I’m sure you don’t care.

Oh, internets. It’s been a few days, right? I know. You missed me. I have had very important things to talk about. Like how I want to just start hanging around the Jewish Museum, and I’m really upset about the end of the semester, and I got an award for Jewish scholarship which I find amazing and funny at the same time…and my hair. Because I figured out that if it’s going to look the way I want it to for graduation I need to be in the shower at four-thirty in the morning and wow, that deserves a post all it’s own, I think.

Oh, you wanted to talk about those things? Okay.

-I went to a lecture on Tuesday night because it was given by a guy who could tell me he was giving a lecture on how much I suck and I’d be all, dude, sign me up. Is there an admission fee? Can I bring my mom? ANYWAY.

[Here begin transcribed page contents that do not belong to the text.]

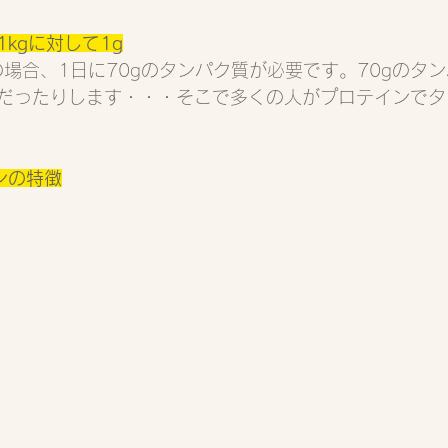
kgに対して1g
の場合、1日に70gのタンパク質が必要です。70gのタ
だったりします・・・そこで多くの人がプロテインでタ
ンの特徴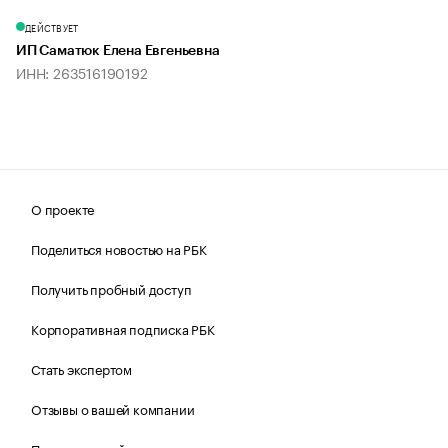
ДЕЙСТВУЕТ
ИП Саматюк Елена Евгеньевна
ИНН: 263516190192
О проекте
Поделиться новостью на РБК
Получить пробный доступ
Корпоративная подписка РБК
Стать экспертом
Отзывы о вашей компании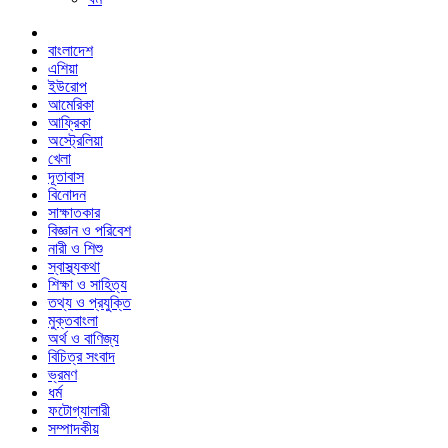
বাংলাদেশ
এশিয়া
ইউরোপ
আমেরিকা
আফ্রিকা
অস্ট্রেলিয়া
খেলা
দূতাবাস
বিনোদন
সাক্ষাতকার
বিজ্ঞান ও পরিবেশ
নারী ও শিশু
স্বাস্থ্যকথা
শিক্ষা ও সাহিত্য
তথ্য ও প্রযুক্তি
মুক্তবাংলা
অর্থ ও বাণিজ্য
বিচিত্র সংবাদ
ভ্রমণ
ধর্ম
ফটোগ্যালারী
সম্পাদকীয়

When I go to these lectures, I’m always in the minority. I was at one at the JCC a few months ago and realized that I was the only person in the hall who still ovulated. Yep. Believing in Christ’s resurrection and still getting my period? Definite minority when you’re in Jewish studies. But this time I had company! I dragged Katie and there was even another student who showed up.

So I don’t know where I was going with that except that it probably grossed out any family members who read this and oh, yeah, I really had a good time and I wish the Dead Sea Scrolls were going to stick around forever because I freaking love going to lectures that don’t have anything to do with FDR or the British partition of Palestine!

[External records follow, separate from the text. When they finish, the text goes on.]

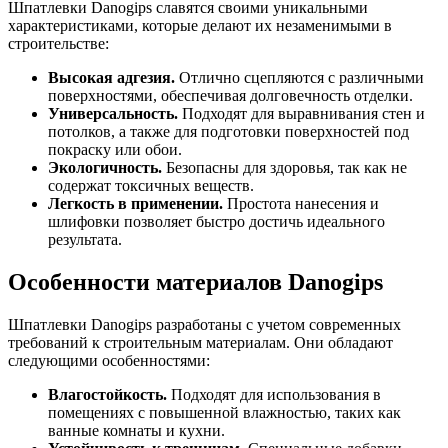
Шпатлевки Danogips славятся своими уникальными
характеристиками, которые делают их незаменимыми в
строительстве:
Высокая адгезия.
Отлично сцепляются с различными
поверхностями, обеспечивая долговечность отделки.
Универсальность.
Подходят для выравнивания стен и
потолков, а также для подготовки поверхностей под
покраску или обои.
Экологичность.
Безопасны для здоровья, так как не
содержат токсичных веществ.
Легкость в применении.
Простота нанесения и
шлифовки позволяет быстро достичь идеального
результата.
Особенности материалов Danogips
Шпатлевки Danogips разработаны с учетом современных
требований к строительным материалам. Они обладают
следующими особенностями:
Влагостойкость.
Подходят для использования в
помещениях с повышенной влажностью, таких как
ванные комнаты и кухни.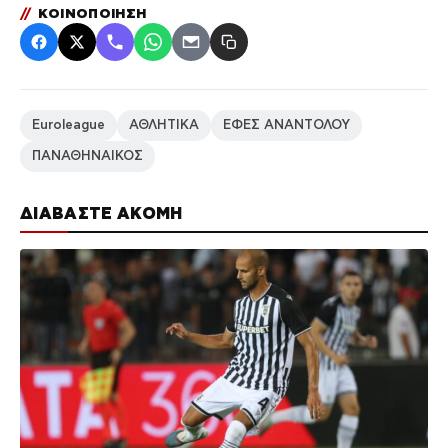
//
ΚΟΙΝΟΠΟΙΗΣΗ
Euroleague
ΑΘΛΗΤΙΚΑ
ΕΦΕΣ ΑΝΑΝΤΟΛΟΥ
ΠΑΝΑΘΗΝΑΙΚΟΣ
ΔΙΑΒΑΣΤΕ ΑΚΟΜΗ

-Psst. Come here. Closer. I’m about to drop some knowledge. Do you know what I just figured out? THERE ARE TWO WEEKS LEFT IN THE SEMESTER. I know. I know. That’s four classes that I have left.

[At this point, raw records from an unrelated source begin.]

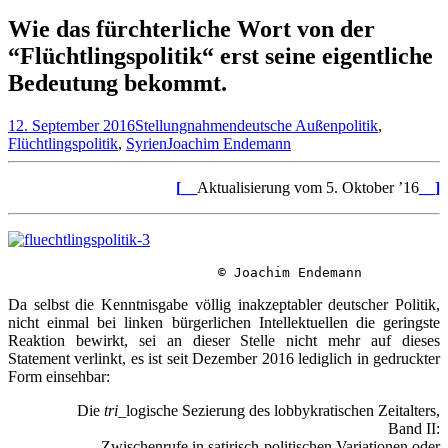
nach:
Wie das fürchterliche Wort von der
“Flüchtlingspolitik“ erst seine eigentliche
Bedeutung bekommt.
12. September 2016
Stellungnahmen
deutsche Außenpolitik
,
Flüchtlingspolitik
,
Syrien
Joachim Endemann
[__
Aktualisierung vom 5. Oktober ’16
__]
© Joachim Endemann
Da selbst die Kenntnisgabe völlig inakzeptabler deutscher Politik,
nicht einmal bei linken bürgerlichen Intellektuellen die geringste
Reaktion bewirkt, sei an dieser Stelle nicht mehr auf dieses
Statement verlinkt, es ist seit Dezember 2016 lediglich in gedruckter
Form einsehbar:
Die
tri
_logische Sezierung des lobbykratischen Zeitalters,
Band II:
Zwischenrufe in satirisch-politischen Variationen oder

This? Is not cool. I am really, really not okay with that.

(I’m okay with the work being over. I have one paper left to write and let’s just say I’m taking applications for someone who wants to write 7-10 pages about Jewish intermarriage and conversion in 19th-century Berlin. I’M KIDDING. I would never plagiarize. Don’t take away my award. Or if you do, do it because of the whole resurrection thing I wrote about up there.)

So. More tears.

-No. For reals. I did. And you know what’s funnier? They gave the other one to the only other Catholic in the group.

So. Again with the dropping the knowledge. You want to distinguish yourself? Find an obscure major and work really hard and then you’ll get to hang out at awards ceremonies where it’s basically you and your friend.

Oh, you wanted a real job? Sorry. Can’t help you.

-I have to be at the US Cellular Arena at 8:15. You don’t (hopefully) know where I live, but it’s FREAKING FAR. And this (if this wasn’t the internet you would see me furiously gesturing to my hair) DOESN’T JUST HAPPEN.


That’s all.

Oh. Except that I got the best graduation gift in the world last night.